* **Given passage**:
Read on to learn why and how MFA is important to securing customers on Azure and your workloads, environments, and users.

 

If you do not want to wait for the roll-out, set up MFA now with the MFA wizard for Microsoft Entra.

 

- Erin

 

How MFA works

Multi-factor authentication (MFA) is a security method that requires users to provide two or more pieces of evidence to verify their identity before accessing a service or a resource. The evidence can be something the user knows (such as a password or a PIN), something the user has (such as a phone or a token), or something the user is (such as a fingerprint or a face scan).

 

MFA adds an extra layer of protection to the standard username and password authentication, making it harder for attackers to compromise accounts and steal data. MFA can also help prevent unauthorized access due to phishing, credential stuffing, brute force, or password reuse attacks.

 

Entra ID supports various MFA methods, such as Microsoft Authenticator app, SMS, voice call, and hardware tokens. Users can choose the method that suits their preferences and needs.  Admins can also use Entra ID Conditional Access policies to tune when MFA is required based on signals such as the user’s location, device, role, or risk level.

 

Why MFA is important for Azure tenant security

The need for MFA is more important than ever, as cyberattacks are becoming more frequent, sophisticated, and damaging. According to a report by Microsoft, 99.9% of compromised accounts did not use MFA. The report also found that MFA can block more than 99.2% of account compromise attacks, making it one of the most effective security measures available. 

 

The rise of the hybrid workforce and accelerated digital transformation of businesses by the COVID-19 pandemic expanded risk scenarios for employees and companies. Today, more people work outside of the office and access data and applications from various devices and locations. All of this has increased the attack surface and the potential for unauthorized access, as users may use unsecured networks, devices, or passwords. MFA can help mitigate these risks by adding an extra verification step and preventing access from unknown or suspicious sources.

 

MFA is also a key component of identity and access management, which involves ensuring that only authorized and authenticated users can access the services and resources. One of the three areas of engineering advancements within Microsoft’s Secure Future Initiative focuses on implementing new identity protections and MFA at the tenant level helps you with identity protections. MFA not only reduces the risk of account compromise and data breach, but it also helps you comply with various security standards and regulations, such as PCI DSS, HIPAA, GDPR, and NIST.

 

Don’t wait to set up MFA

To help you keep users and data safe, MFA is now available and free for you to enable at the tenant level. You can set up MFA today with the MFA wizard for Microsoft Entra.

 

If you have additional questions, please review the MFA FAQ on Microsoft Learn for more information and learn more about the Secure Future Initiative and Microsoft’s built-in security features here.

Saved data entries
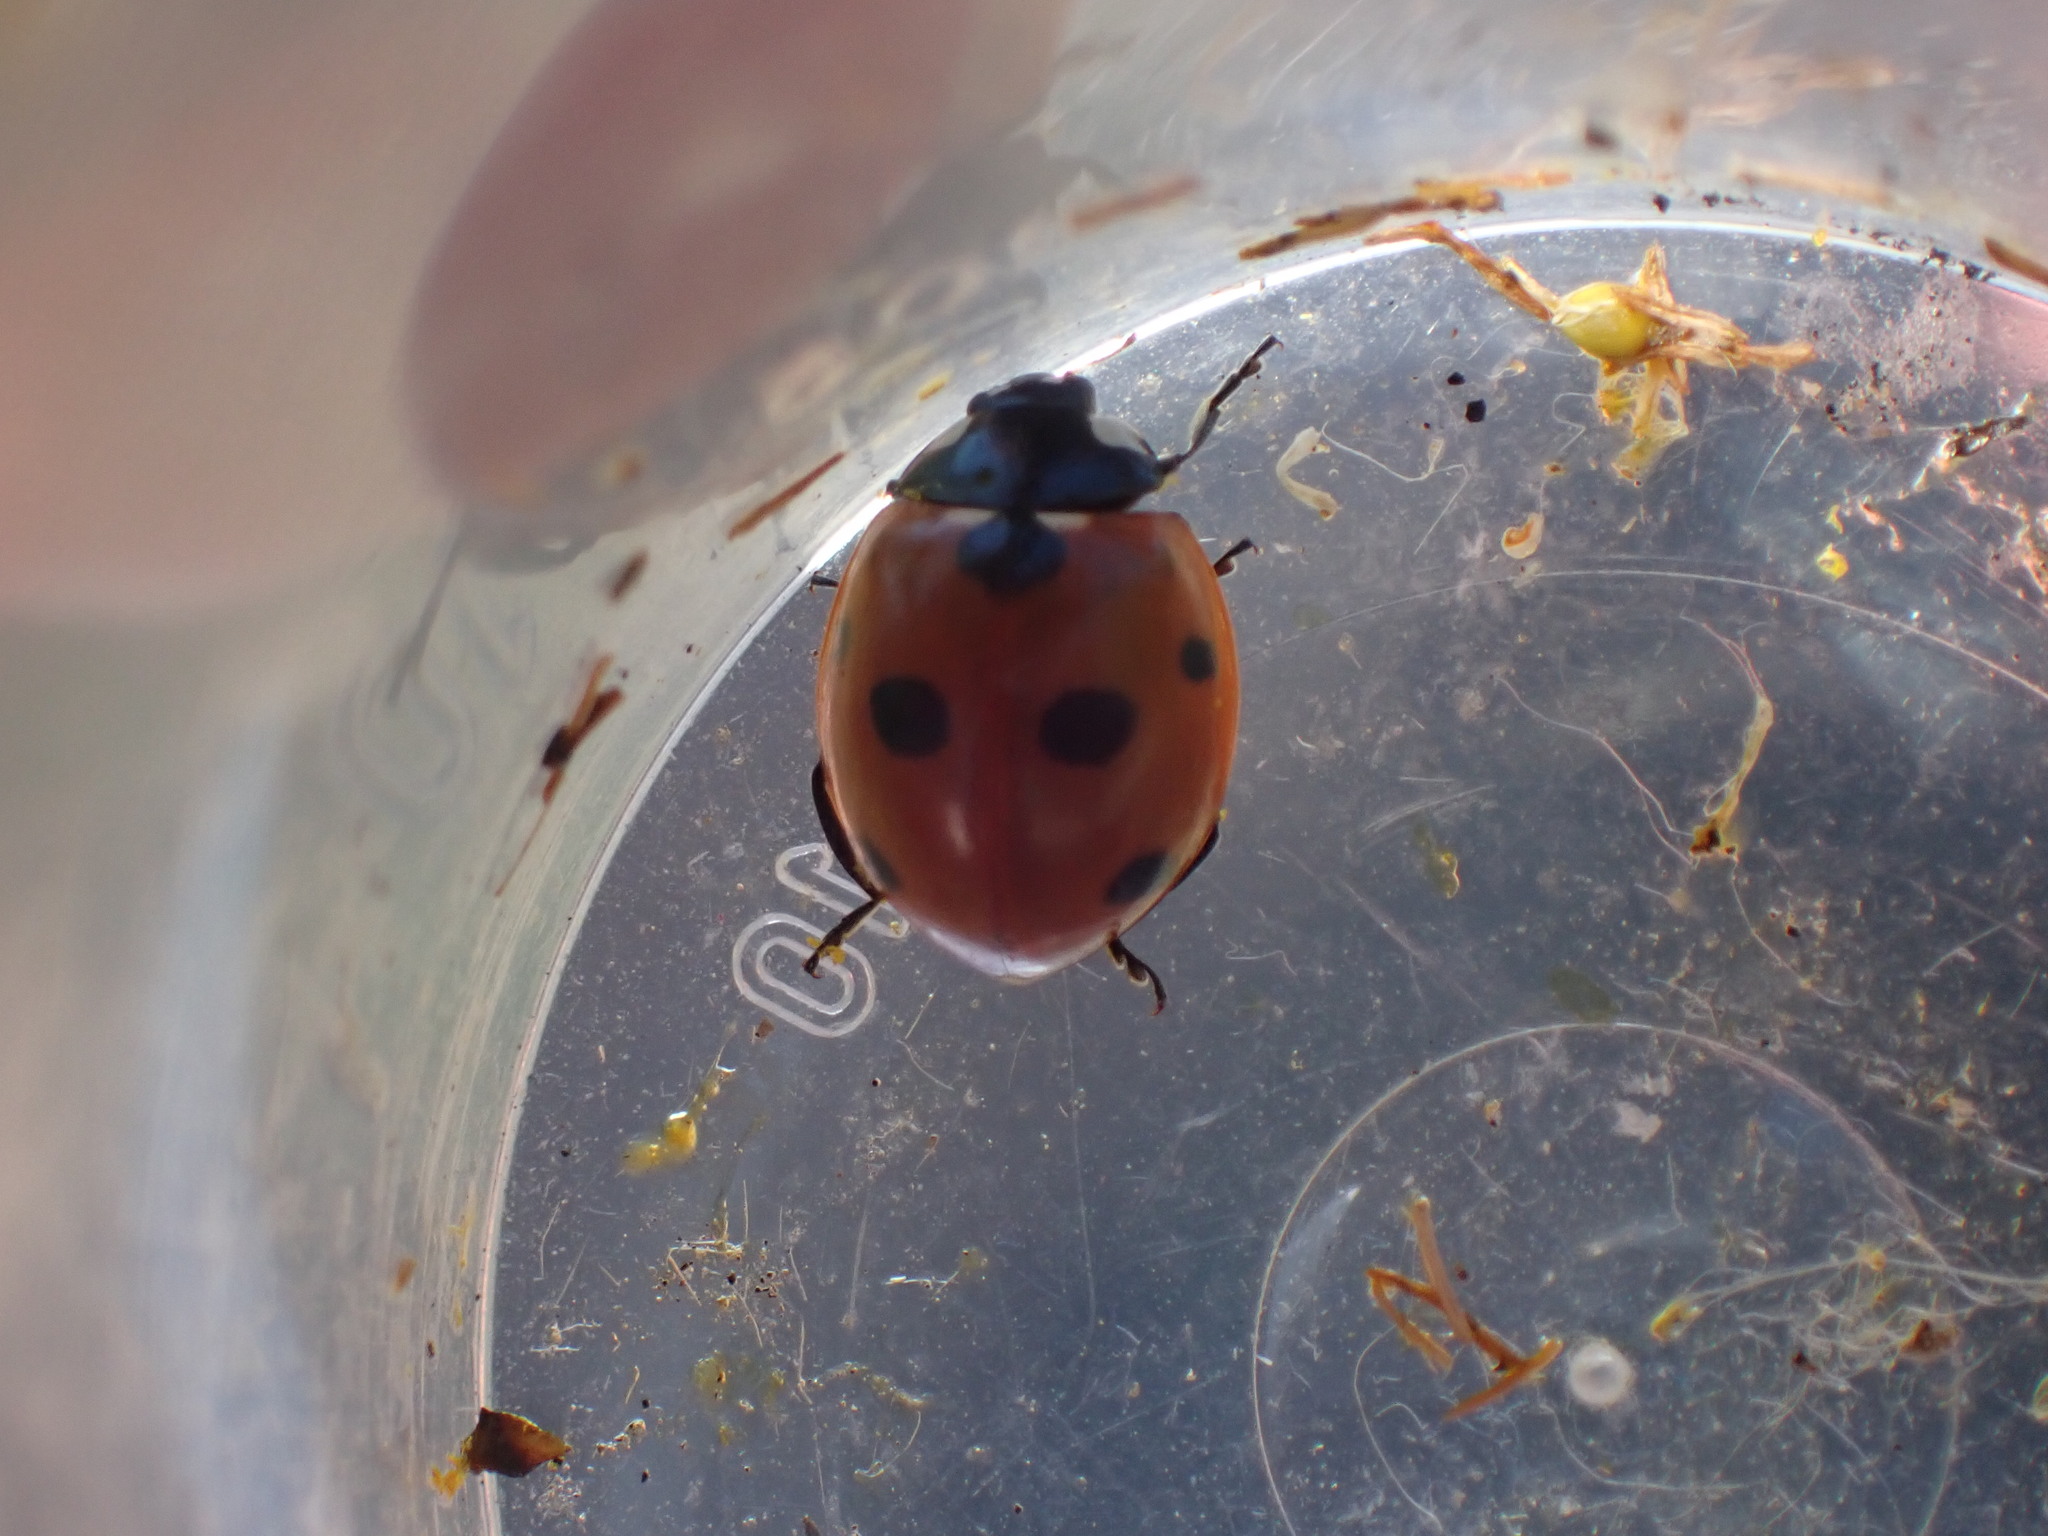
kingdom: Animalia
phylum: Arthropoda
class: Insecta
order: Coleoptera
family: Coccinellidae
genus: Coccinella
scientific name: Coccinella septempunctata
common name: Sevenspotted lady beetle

* **What to produce**:
What comes next in the article on multi-factor authentication for Azure? Write the following part, picking up right after its final sentence.

* **Answer box**:
116 Comments
Iron Contributor

1. Really all users, no exception (e.g. service accounts)?

2. "Azure users"? or all users (with guests) in Entra tenant?

3. Which MFA authentication methods will be allowed or enforced?

Bronze Contributor

Our USERS are already using MFA.

What about SERVICE type accounts? We limit those to only login from our on-premise devices. Hope you aren't requiring more.

What about GUESTS? Our guests are often elderly or technically challenged. Force MFA on them as well?

Brass Contributor

Yeah, what about students who aren't allowed mobile phones in the classroom?

Brass Contributor

Can you be a little bit more specific on how this measure will be enforced at the tenant level? As an Entra ID admin I'm happy this the decision but I'm also worried as this can cause issues for legitimate MFA exceptions on some accounts.

 

Will Microsoft use managed conditional access rules or enforce this using the security defaults, etc?

Steel Contributor

I second students as well. It's hard enough for us to get them to read their Email but a rollout of this size will be trouble for our K-12 district IT staff. Student populations are often seven or ten times larger than faculty and that was a challenged when we rolled that out to them two years ago. I hope we have some control, maybe an acknowledgement type check box?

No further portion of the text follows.